Certainly, it is promising to see continued interest in NFC (and investment dollars behind it) within the US, but in this case the final product suffers from many of the same issues that have hamstrung Google Wallet. In general, each of these problems boils down to making the m.wallet too complex, cumbersome and restrictive to use. To have any chance of unseating cash and cards as the payment incumbents, a mobile payment solution—NFC based or otherwise—must be absolutely effortless to use. Convenience and ease-of-use are among the top evaluation criteria cited by consumers in VDC’s most recent mobile payment survey. If an m.payment solution requires more customer effort than taking out a wallet, we see little chance of it being successful.

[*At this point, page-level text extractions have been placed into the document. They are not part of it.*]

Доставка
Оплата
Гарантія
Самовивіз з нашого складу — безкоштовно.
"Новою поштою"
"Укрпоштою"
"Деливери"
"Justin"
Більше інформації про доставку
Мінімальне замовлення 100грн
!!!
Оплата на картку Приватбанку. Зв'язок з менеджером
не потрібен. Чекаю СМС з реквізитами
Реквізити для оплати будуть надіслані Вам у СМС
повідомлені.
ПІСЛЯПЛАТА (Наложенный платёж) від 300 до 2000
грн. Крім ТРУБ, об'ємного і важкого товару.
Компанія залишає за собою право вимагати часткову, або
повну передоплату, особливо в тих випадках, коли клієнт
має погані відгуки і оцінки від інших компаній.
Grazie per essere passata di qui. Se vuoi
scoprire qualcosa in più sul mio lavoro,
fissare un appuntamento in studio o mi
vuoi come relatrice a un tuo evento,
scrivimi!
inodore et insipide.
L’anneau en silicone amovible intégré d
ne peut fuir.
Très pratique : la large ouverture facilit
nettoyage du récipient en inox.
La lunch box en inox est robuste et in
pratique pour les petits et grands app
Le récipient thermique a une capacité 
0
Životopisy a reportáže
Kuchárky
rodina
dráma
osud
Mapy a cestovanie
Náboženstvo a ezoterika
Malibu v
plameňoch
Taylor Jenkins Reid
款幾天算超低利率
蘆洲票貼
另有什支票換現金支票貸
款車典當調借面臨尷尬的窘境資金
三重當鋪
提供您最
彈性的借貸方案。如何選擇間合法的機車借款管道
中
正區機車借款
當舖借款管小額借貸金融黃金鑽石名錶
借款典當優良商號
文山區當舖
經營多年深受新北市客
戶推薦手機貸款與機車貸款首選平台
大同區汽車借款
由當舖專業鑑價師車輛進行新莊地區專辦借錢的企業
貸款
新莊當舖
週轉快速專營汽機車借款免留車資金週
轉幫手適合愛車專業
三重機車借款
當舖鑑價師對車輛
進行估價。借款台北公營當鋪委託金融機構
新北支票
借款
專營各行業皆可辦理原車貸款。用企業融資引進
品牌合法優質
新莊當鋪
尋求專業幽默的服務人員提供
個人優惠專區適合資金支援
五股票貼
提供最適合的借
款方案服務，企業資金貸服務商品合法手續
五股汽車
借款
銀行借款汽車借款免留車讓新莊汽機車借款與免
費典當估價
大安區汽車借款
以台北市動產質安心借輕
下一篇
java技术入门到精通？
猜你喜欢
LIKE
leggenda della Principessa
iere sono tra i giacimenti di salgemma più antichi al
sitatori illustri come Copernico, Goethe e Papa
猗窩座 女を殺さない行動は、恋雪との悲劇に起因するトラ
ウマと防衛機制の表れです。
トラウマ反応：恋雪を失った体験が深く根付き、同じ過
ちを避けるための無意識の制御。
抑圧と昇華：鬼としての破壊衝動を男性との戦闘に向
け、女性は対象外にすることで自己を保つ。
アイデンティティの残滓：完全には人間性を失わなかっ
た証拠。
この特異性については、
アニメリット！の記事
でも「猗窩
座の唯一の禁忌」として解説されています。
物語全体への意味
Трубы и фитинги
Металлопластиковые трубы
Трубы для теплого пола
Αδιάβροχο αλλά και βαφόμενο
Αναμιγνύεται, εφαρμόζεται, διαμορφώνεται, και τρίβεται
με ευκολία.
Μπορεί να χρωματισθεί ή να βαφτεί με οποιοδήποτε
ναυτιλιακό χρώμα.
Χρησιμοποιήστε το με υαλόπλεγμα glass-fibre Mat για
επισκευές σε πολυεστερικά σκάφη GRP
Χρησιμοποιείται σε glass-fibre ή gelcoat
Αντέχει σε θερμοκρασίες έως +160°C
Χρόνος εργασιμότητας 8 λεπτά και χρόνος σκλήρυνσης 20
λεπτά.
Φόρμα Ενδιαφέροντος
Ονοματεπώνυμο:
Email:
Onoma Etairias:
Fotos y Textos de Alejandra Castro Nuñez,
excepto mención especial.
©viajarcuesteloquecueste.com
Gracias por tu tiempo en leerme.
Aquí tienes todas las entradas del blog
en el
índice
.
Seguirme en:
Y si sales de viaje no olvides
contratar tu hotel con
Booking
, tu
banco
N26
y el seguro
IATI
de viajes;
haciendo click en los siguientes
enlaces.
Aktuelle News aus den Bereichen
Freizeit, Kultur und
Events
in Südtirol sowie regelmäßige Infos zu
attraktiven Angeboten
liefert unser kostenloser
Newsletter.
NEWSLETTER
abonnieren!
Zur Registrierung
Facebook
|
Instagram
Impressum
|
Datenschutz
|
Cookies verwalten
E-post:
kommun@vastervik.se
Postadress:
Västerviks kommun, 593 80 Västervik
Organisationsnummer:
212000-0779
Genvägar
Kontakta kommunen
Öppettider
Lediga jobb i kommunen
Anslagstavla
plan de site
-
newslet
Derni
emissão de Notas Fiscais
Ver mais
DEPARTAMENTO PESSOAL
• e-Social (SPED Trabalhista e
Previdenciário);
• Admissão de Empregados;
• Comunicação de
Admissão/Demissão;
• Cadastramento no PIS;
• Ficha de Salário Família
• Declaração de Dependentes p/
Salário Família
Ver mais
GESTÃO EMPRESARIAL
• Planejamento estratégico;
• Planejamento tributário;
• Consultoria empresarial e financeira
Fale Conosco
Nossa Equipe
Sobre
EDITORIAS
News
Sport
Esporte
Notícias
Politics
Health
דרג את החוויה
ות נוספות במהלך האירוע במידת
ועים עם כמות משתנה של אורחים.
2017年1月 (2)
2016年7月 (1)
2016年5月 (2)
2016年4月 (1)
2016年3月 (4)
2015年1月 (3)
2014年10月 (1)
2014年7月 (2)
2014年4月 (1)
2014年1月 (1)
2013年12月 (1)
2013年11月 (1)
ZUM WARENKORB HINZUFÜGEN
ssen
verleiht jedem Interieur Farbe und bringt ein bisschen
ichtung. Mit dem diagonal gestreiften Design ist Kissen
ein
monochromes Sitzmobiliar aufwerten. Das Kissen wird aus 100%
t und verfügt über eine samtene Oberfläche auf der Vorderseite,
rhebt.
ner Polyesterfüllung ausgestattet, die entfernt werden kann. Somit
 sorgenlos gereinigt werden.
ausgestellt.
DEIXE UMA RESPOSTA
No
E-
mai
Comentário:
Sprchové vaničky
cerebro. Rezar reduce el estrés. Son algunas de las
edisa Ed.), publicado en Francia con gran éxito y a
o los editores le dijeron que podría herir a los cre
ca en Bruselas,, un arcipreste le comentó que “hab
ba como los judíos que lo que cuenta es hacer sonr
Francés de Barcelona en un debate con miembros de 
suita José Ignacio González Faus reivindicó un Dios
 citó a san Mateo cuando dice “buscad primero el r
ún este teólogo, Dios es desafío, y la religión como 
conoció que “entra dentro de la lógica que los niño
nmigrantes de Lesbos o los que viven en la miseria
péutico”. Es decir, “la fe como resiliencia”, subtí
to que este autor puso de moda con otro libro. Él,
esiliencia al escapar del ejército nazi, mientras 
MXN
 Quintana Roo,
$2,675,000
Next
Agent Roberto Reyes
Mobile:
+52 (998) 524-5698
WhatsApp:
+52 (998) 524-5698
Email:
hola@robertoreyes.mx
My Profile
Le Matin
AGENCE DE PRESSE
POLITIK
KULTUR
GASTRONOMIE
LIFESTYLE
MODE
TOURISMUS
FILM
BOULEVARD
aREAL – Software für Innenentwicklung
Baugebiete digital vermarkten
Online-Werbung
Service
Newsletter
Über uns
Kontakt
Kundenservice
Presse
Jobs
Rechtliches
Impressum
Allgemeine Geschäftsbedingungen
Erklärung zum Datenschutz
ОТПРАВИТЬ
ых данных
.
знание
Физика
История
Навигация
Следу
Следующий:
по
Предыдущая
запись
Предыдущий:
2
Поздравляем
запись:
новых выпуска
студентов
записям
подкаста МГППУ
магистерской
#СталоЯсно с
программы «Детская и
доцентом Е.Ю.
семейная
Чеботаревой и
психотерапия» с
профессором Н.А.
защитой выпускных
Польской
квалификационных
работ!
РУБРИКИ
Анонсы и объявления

In regards to being convenient and easy-to-use, ISIS is anything but. Adopting the m.wallet requires a consumer first to visit one of their MNO’s stores to obtain a special SIM card—regardless of the fact that many of the handsets supported by the pilot have embedded NFC chips. This handset discussion conveniently segues to another significant problem with the ISIS pilot—handset support, or more precisely, lack thereof. Currently, between the three JV partners, about 10 smartphone models are supported, limiting the choices of prospective ISIS users—although that number is (supposed) to double by year’s end. Perhaps even worse than the limited device choices is the inconsistency across the JV partners—for example, ISIS is available on the Samsung GS3 with AT&T, but not Verizon. It doesn’t make sense to us, and we suspect the average consumer will also be confused.
While VDC believes in the concept of mobile contactless payment, we see the long-term viability of any m.payment solution being dependent on its ability to add value—both for the consumer and the merchant—relative to incumbent payment methods. If an m.payment app simply seeks to replicate cash or cards—or worse yet, makes payment more complex or restrictive—we see no chance of it gaining adoption.